Skills handle procedures rather than facts. A skill is a folder of instructions, sometimes with scripts and resources, but only its name and a short description load up front; the full step-by-step body loads only when the skill is invoked. So you can keep dozens of detailed playbooks available while paying almost nothing for the ones you aren't using.
Subagents are the most architecturally interesting. A subagent is a separate, specialised assistant that runs in its own fresh context window: its detailed instructions and messy intermediate work never enter your main conversation, and only the final answer comes back. A deep search through hundreds of files would otherwise flood your context with results you will never look at again; hand it to a subagent and the clutter stays in a separate room. These can nest up to five levels deep, and dynamic workflows can orchestrate tens or even hundreds of background agents, the coordination living in program variables rather than the model's context. Reach for a subagent when you don't want to watch the intermediate steps, a skill when you do.
The method that isn't an instruction
Then there are hooks, different in kind from everything above. Every method so far has given the model words to read and, hopefully, follow; a hook is not an instruction. It is a piece of code, a command, or an endpoint that the harness — the surrounding software — runs automatically when a specific event happens, like a file being edited. The model doesn't decide whether to honour a hook; the harness just runs it.
Telling Claude "always run the formatter after editing a file" is a request; configuring a hook that runs it on every edit is a guarantee.
Hooks barely cost context, because they live outside the conversation as code the harness executes, not as text the model holds in mind.

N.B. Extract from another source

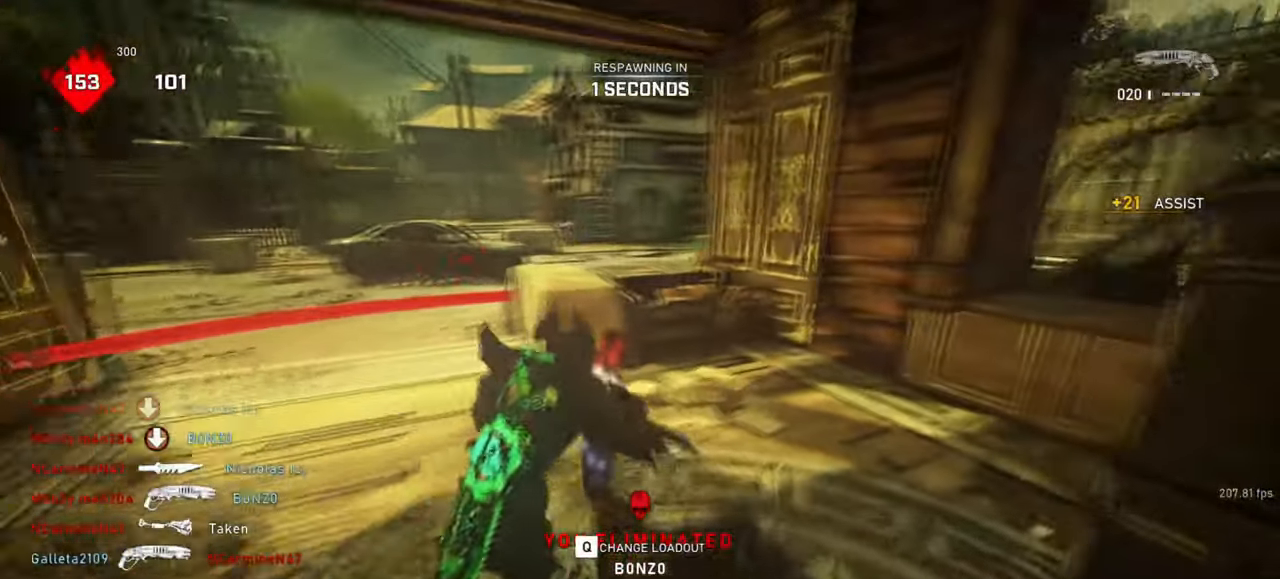
{"keys": ["w"], "mouse": [], "events": [[417, "w", "down"]]}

The last two methods operate at the system prompt — the most powerful and most dangerous layer. Output styles inject instructions directly into it, carrying the highest weight and never getting compacted away — but by default a custom style replaces the standard instructions that tell Claude Code it is a software-engineering assistant, and swap those out carelessly and your expert assistant quietly reverts to a generic chatbot. The seventh method, appending to the system prompt, is the safer cousin: an append flag adds to the foundational instructions for a single session rather than replacing them. The honest caveat: the more you pile on, the less strictly each instruction gets followed, especially if any quietly contradict.
The line that generalises
The catalogue is only half of it; the better half is the decision framework. If you ever find yourself writing "every time X, always do Y," or worse, "never do this," stop: an instruction is the wrong tool. Claude will follow a written rule most of the time, but under pressure — a long session, an ambiguous moment, or a malicious instruction slipped into a file it is reading — it can fail. A real guardrail has to be deterministic, and the deterministic methods are hooks and permissions: a hook can block an action before it happens, and managed settings deployed by an administrator can't be overridden by a user's local config — the only way to enforce a rule across an entire organisation.
Why it matters
Be fair: this is a post by a company about its own product, so it is also, gently, marketing, and the seven mechanisms are particular to Claude Code. But strip away the specifics and what remains is genuinely transferable, resting on two ideas. Context is a budget — every instruction costs space and focus, so place it to load only when it earns its keep. And there is a difference between asking and enforcing: a model will usually comply, but "usually" is not "always," and that gap is where reliability lives. Probabilistic instructions for guidance, deterministic guardrails for what must never go wrong — get that right, and the rest is just good housekeeping.